We have a wonderful daughter, Victoria, who’s 12. She’s an avid explorer, loves horses (especially jumping), plays piano and composes. She has 14 names: Victoria Irena Kai Xia Zi Mei Nina Rosalina Sibylline Séraphine Quin­tana Roo Staller Ruvkun. Each one has its own meaning. Maybe it’s because I’ve spent so much time in Andalusia, where they believe that if you have multiple names, it gives you power. My colleague Rowland [Abiodun, the John C. Newton Professor of the History of Art and Black Studies] gave her a Yoruba name, Abeke. She also has a Hebrew name—Rachel—because we’re Jewish. I don’t think she remembers them all; she just knows she has them. She’ll have lots of choices as she grows up, and she can invent new ones, too. We have a little dog, a Cavalier King Charles spaniel, named Papushkin.
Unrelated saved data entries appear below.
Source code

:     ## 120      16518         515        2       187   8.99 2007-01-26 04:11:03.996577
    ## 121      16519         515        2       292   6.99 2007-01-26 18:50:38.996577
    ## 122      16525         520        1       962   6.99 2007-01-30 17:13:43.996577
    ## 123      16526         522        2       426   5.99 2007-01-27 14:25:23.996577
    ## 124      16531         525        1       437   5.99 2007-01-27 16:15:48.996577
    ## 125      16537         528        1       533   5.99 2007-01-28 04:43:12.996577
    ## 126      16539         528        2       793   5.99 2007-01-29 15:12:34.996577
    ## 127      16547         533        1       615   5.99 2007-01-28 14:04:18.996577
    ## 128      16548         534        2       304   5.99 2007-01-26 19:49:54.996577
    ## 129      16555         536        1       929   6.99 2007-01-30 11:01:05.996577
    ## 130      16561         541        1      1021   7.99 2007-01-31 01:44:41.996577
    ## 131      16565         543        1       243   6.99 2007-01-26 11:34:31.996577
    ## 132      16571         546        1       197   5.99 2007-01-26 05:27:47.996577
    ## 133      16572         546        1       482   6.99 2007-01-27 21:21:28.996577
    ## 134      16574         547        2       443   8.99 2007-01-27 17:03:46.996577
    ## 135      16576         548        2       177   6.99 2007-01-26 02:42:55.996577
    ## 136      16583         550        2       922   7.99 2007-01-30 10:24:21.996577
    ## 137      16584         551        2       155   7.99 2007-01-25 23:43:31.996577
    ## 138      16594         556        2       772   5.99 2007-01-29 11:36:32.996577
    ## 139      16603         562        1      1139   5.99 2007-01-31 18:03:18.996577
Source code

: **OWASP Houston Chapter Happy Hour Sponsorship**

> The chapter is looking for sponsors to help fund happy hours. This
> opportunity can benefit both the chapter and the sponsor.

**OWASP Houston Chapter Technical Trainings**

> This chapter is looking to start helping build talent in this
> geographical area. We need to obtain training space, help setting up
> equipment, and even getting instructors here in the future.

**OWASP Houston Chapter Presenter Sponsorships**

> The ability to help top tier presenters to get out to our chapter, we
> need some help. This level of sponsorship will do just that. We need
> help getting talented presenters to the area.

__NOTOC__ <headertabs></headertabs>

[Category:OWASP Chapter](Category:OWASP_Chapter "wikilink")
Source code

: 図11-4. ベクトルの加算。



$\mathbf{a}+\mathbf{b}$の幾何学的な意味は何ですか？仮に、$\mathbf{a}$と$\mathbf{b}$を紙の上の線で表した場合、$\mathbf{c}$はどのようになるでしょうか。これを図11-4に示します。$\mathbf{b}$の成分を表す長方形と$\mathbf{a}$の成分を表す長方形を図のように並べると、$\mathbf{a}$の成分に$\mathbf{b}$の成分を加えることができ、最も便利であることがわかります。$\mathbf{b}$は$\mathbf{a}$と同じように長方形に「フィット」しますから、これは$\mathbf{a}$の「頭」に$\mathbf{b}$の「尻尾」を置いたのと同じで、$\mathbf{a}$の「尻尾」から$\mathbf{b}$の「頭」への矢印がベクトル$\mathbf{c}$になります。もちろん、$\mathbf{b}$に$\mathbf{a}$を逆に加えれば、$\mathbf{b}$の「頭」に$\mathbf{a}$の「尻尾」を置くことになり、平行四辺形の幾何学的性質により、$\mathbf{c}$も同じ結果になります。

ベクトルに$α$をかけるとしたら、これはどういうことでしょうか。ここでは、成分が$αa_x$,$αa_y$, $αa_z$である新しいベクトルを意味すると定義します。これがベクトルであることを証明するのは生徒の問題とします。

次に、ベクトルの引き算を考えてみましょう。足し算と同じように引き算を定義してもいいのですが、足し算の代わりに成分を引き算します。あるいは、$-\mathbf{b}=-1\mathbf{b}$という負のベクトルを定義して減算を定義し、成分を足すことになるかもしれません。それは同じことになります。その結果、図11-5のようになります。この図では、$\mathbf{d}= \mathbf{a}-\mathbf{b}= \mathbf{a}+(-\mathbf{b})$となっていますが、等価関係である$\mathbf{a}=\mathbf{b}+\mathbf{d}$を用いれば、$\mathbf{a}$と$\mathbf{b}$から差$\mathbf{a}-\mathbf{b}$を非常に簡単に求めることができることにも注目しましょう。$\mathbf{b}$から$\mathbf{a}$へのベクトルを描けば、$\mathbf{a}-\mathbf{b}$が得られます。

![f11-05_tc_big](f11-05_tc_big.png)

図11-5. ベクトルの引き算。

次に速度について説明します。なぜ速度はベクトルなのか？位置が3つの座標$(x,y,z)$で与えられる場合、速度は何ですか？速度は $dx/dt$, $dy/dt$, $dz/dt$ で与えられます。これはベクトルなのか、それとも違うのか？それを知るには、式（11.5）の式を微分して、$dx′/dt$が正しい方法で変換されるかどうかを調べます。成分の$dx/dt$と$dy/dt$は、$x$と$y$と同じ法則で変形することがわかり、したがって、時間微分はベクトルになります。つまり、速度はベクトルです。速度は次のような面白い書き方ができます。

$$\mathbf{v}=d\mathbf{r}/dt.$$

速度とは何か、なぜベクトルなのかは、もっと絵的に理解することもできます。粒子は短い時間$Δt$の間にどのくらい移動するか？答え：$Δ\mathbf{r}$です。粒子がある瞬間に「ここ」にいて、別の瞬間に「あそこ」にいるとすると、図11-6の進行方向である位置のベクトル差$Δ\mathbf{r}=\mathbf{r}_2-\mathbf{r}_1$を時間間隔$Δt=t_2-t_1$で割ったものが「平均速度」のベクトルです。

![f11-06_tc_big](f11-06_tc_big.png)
Our daughter invented his name.

On a coincidence

I came home one day to find people looking in the glass on either side of my front door [in Newton, Mass.]. I said, “Can I help you?” The wife said, “My husband used to live here.” And I said, “Would you like to come inside?” So they did, and we went upstairs, and he said, “Oh, this was my bedroom.” It’s my daughter’s bedroom now. The wife said, “Gee, you have a lot of art books. Do you teach somewhere?” I said, “Yeah—at Amherst College.” She said, “My husband went there. By any chance, do you ever lecture in Pruyne Lecture Hall?” I said, “Every year!” It turned out that her husband, who spent his first 10 years in the house, was none other than Robert Pruyne ’56, who donated the money for Pruyne Lecture Hall [in Fayerweather Hall].